This thread is a perfect example of why I don’t tend to read comment threads (or, frankly, comment all that often on them). The comments by Ms. Benli, the article summarizing them and the commentary offered by Jill are great. They’re about the forest. The forest is misogyny. The forest is a worldwide patriarchal culture that includes a wide and diverse collection of trees used to oppress women.
Mandating that women can’t leave the house without a headscarf is the native tree in some parts of this forest. It grows nice in the soil there.
Insisting that women cannot participate fully in society while wearing the headscarf of their own volition is the native tree in another part of this overgrown forest. It grows in soil that depends on rigidly enforced secularism, and apparently, in this case is was planted by Ataturk along with some other, much prettier trees.
The point is that these legal decisions are not in polar opposition to one another. They are parallel and serve, ultimately, the same purpose. Women do not have the same options that men do. Women have to choose between religious beliefs and economic, academic or personal advancement. Women’s clothing becomes constantly subject to public scrutiny.
And what are the commenters over there talking about? Whether or not it’s possible for a woman to ever make an informed choice to wear a hijab (or niqab, or any form of veil/covering connected with Islam). Their sense of being “conflicted” over whether they should argue in support of a woman’s right to wear whatever she chooses, a woman’s right to practice her religion according to her own interpretation. The suggestion that this kind of thing is okay, because getting rid of a fundamentalist focus allowed all this other positive forward-movement back in the 20s and 30s–and okay, maybe some of it ended up being kinda controlling and misogynistic, but you can’t really blame anyone for that, can you?
Read the part in that account where she mentions that a university rector forced several women to uncover their heads in front of him before he would sign the papers to let them transfer out of the school he was no longer going to allow them to attend. Tell me that’s not an act designed to do nothing but assert power over these women. Tell me that has anything to do with something other than shaming these women, getting off on their humiliation, violating their sense of wholeness.
I heard this weekend of a friend of a friend who is marrying into a religion that mandates that she wear skirts. My immediate reaction was horror–it doesn’t take any clarification (I don’t even know exactly what religion it is) for me to know that this is a woman who will live under strict control. And the skirt is the symbol of her oppression. Probably a long, loose skirt, not too revealing, nothing that might arouse temptation in pure, innocent men.

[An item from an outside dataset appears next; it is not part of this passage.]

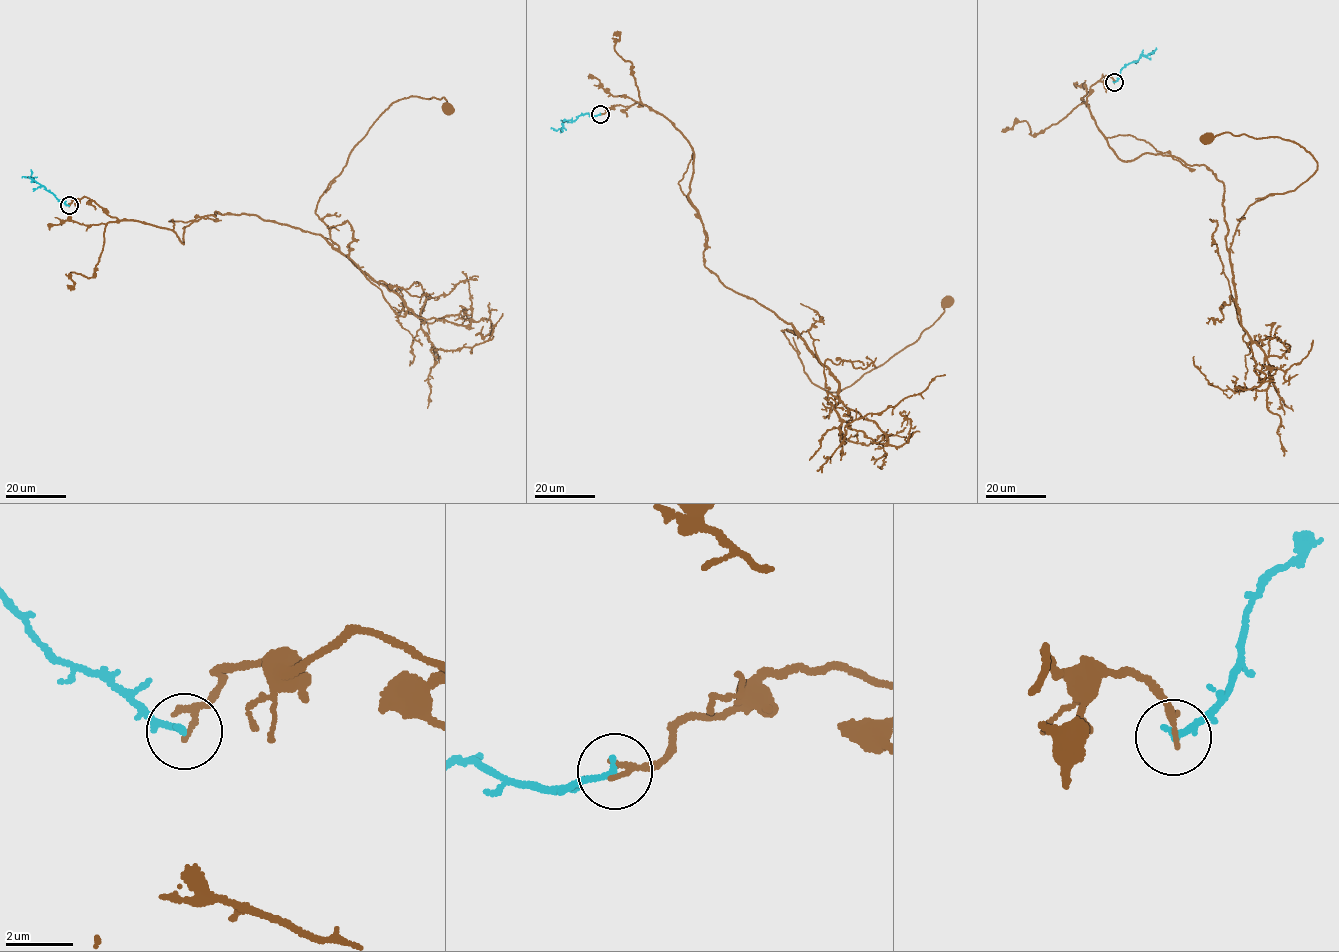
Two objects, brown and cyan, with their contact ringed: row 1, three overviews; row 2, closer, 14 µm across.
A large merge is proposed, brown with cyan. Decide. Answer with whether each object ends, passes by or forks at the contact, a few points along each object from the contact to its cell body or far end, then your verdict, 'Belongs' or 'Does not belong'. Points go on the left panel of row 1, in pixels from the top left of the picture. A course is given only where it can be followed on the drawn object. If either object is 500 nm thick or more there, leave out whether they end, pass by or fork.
At the ring brown passes by. At the ring cyan ends. Course of brown: (69, 205), (84, 197), (168, 229), (244, 213), (338, 248), (316, 210), (351, 150), (393, 103), (448, 109). Course of cyan: (69, 206), (30, 177), (21, 177). Does not belong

I’m conflicted about whether this implies I should throw out the long, loose skirts I have in my closet. There are four or five, and I love them, but now that I’m aware that it’s really all about patriarchal authority, I must not be making this choice freely and without coercion.
I’ve also been thinking about attending weddings simply in order to rip the veils off brides, or splash paint all over those virgin-white gowns, or physically preventing women from walking down the aisle with their fathers. I’d only be doing them a favour, showing them how they’ve been brainwashed by the patriarchy, how they were embracing the very symbols of their own oppression. Sure, initially they may accuse me of assaulting them, but later, I’d likely be inundated with thank-you cards, greeted as a liberator and told about just how good it feels to suddenly have the ability to make decisions outside of the realm of oppressive influence.
I didn’t get very far in that thread. Maybe it gets better. But off the top? Condescending, paternalistic, and Islamophobic. I’m confident many of them would have plenty to say to me about how it’s just not possible to reconcile my Christianity with my feminism, as well.
At which point I would like to have a discussion about how it’s far more difficult to reconcile my faith with my penchant for sarcasm, but nobody ever seems to want to talk to me about that.